Carnets d’ailleurs de Marco & Paula #62 : Clac-clac, et la nuit fut !
Clac-clac, Paula entend des bruits. Parfois, c’est celui qui annonce que nous allons plonger dans la nuit. Parfois, c’est celui qui nous rassure, il y aura du café au petit déjeuner. Clac-clac, clac-clac, c’est la bande son de notre existence, à la maison, dans la rue, dans la tête. Clac-clac.
Être nomade n’empêche pas la routine, au contraire, je dirais. Accomplir les gestes matinaux dans un ordre quasi immuable me permet de mieux m’adapter aux changements permanents de mon environnement (l’oximore qui évoque mon existence, à graver sur la stèle que je n’aurai pas). Comme si toujours appliquer mes crèmes dans le même ordre me permettait de pouvoir m’imaginer être la même ici ou là-bas.
Il y a un clac-clac fort sympathique, celui des cireurs de chaussures qui claquent leurs brosses l’une contre l’autre pour attirer le passant et que je continue de prendre pour les pas d’un cheval.
Il y a un clac-clac terrifiant que je fantasme quand je pense à une collègue, victime récente d’un accident de circulation : je suis alors Ismaël, redoutant d’entendre la jambe de bois du Capitaine Achab arpentant le pont du Péquod, tourmenté par sa chasse à Moby Dick.
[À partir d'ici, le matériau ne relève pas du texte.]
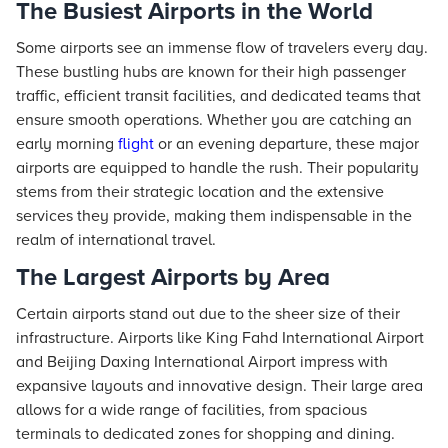
The Busiest Airports in the World
Some airports see an immense flow of travelers every day.
These bustling hubs are known for their high passenger
traffic, efficient transit facilities, and dedicated teams that
ensure smooth operations. Whether you are catching an
early morning
flight
or an evening departure, these major
airports are equipped to handle the rush. Their popularity
stems from their strategic location and the extensive
services they provide, making them indispensable in the
realm of international travel.
The Largest Airports by Area
Certain airports stand out due to the sheer size of their
infrastructure. Airports like King Fahd International Airport
and Beijing Daxing International Airport impress with
expansive layouts and innovative design. Their large area
allows for a wide range of facilities, from spacious
terminals to dedicated zones for shopping and dining.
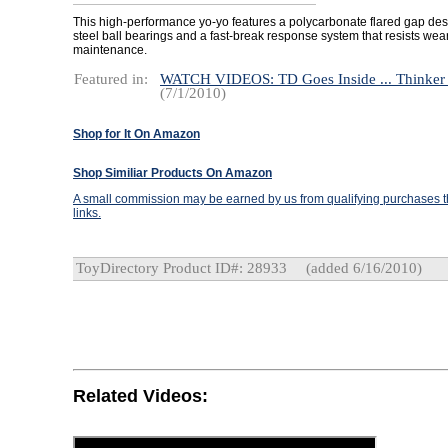
This high-performance yo-yo features a polycarbonate flared gap desi
steel ball bearings and a fast-break response system that resists we
maintenance.
Featured in:
WATCH VIDEOS: TD Goes Inside ... Thinker
(7/1/2010)
Shop for It On Amazon
Shop Similiar Products On Amazon
A small commission may be earned by us from qualifying purchases th
links.
ToyDirectory Product ID#: 28933
(added 6/16/2010)
Related Videos:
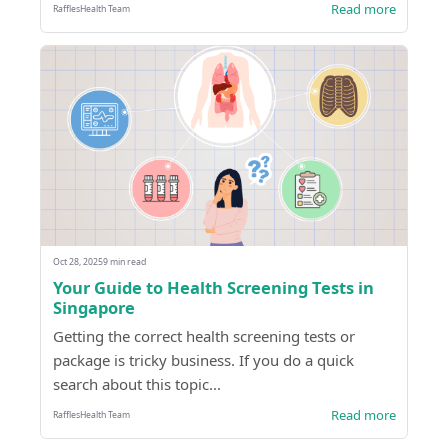
Read more
RafflesHealth Team
Oct 28, 2025
9 min read
Your Guide to Health Screening Tests in
Singapore
Getting the correct health screening tests or
package is tricky business. If you do a quick
search about this topic...
Read more
RafflesHealth Team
Ma collègue a perdu sa jambe lorsqu’une voiture est rentrée dans un mur devant lequel elle attendait benoitement un taxi.
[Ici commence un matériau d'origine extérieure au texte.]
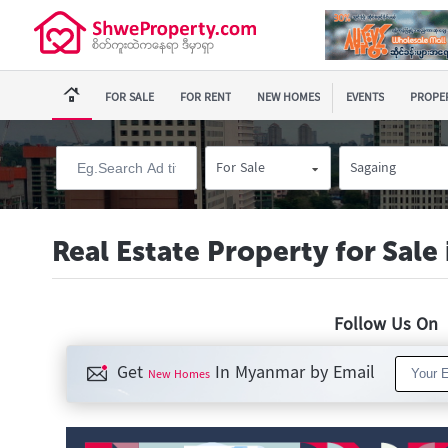
FOR SALE
FOR RENT
NEW HOMES
EVENTS
PROPER
For Sale
Sagaing
Real Estate Property for Sale
Follow Us O
Get
In Myanmar by Email
New Homes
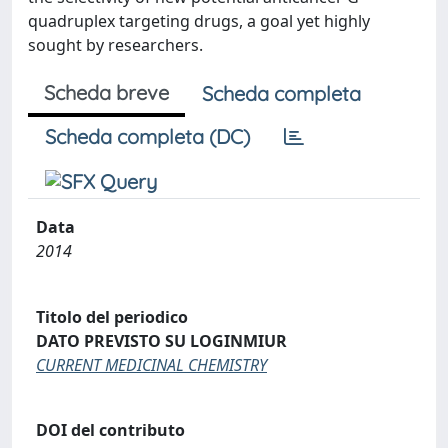
quadruplex targeting drugs, a goal yet highly
sought by researchers.
Scheda breve
Scheda completa
Scheda completa (DC)
Data
2014
Titolo del periodico
DATO PREVISTO SU LOGINMIUR
CURRENT MEDICINAL CHEMISTRY
DOI del contributo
C’était il y a deux mois. Depuis, animée d’une volonté qui force mon admiration, elle se remet lentement mais sûrement. Dans une quinzaine de jours, elle devrait être appareillée.
Hier, je lui parlais, dissimulant tant bien que mal l’horreur que m’inspirait son moignon exposé, près duquel je m’étais assise à dessein, tentant de discuter avec elle de tissu cicatriciel (elle est infirmière, moi pas). Si elle parvient, apparemment, à accepter la perte de sa jambe, la moindre des choses est que je l’accepte moi aussi.
Au delà des soins médicaux se posent de cruciales interrogations, dont celle de son avenir professionnel car elle doit travailler : elle a à charge trois enfants – le père est aux abonnés absents – plus quelques parasites familiaux qui vivent de son salaire régulier et « relativement » confortable depuis 5 ans qu’elle travaille avec mon organisation. Nous espérons réussir à lui créer un poste compatible avec son handicap, mais nous n’avons pas toutes les cartes en main. Cela dépendra des lignes budgétaires négociées avec le bailleur or, dans la logique des projets de solidarité, le personnel n’entre pas dans la catégorie des bénéficiaires. Et pourtant… notre vingtaine d’emplois permet à quelques cent cinquante personnes de vivre.
Et se pose la question primordiale de l’argent. Comment payer tous ces frais médicaux qui s’accumulent, jour après jour ? Elle n’est pas hospitalisée dans la clinique à laquelle nous payons un abonnement mensuel de prise en charge des employés, car il lui fallait un spécialiste que cette clinique n’a pas.
Le propriétaire de la voiture est assuré mais auprès de la seule compagnie d’assurance du pays, la SONAS, qui est tellement efficace que j’entendais il y a peu un auditeur d’une radio locale remercier sincèrement « Madame la directrice nationale » de lui avoir obtenu le remboursement de ses frais, suite à un accident survenu en 2013. Et tous de se réjouir que la SONAS, en difficulté depuis des années, ait enfin traité 163 dossiers.
L’assurance, donc, attend que le propriétaire de la voiture passe en jugement. Las, c’est un général d’armée et il se fait tirer l’oreille pour répondre aux convocations du juge. Le chauffeur, lui, s’est évaporé dans la chaleur tropicale.
La sécurité sociale congolaise, l’INSS, auprès de laquelle nous avons déclaré cet accident du travail, attend, elle, pour rembourser les frais, que le dossier médical soit clos : « patient guéri ou décédé »… C’est à pleurer (j’aimerais écrire « de rire », mais le rire est bloqué). Pourtant, l’INSS est prompte à réclamer des cotisations sur tout le personnel, y compris le jeune gars que nous payons parfois à la journée pour livrer le matériel aux hôpitaux. Elle exerce même une pression constante pour que les expatriés des ONG, pourtant salariés ailleurs, cotisent également. J’ai déjà un bout de cotisation en Algérie alors, pourquoi pas au Congo ?
Enfin, il y a le clac clac des glaçons qui s’entrechoquent dans le gin & tonic. Celui là, c’est notre rituel du dimanche soir, et c’est non négociable.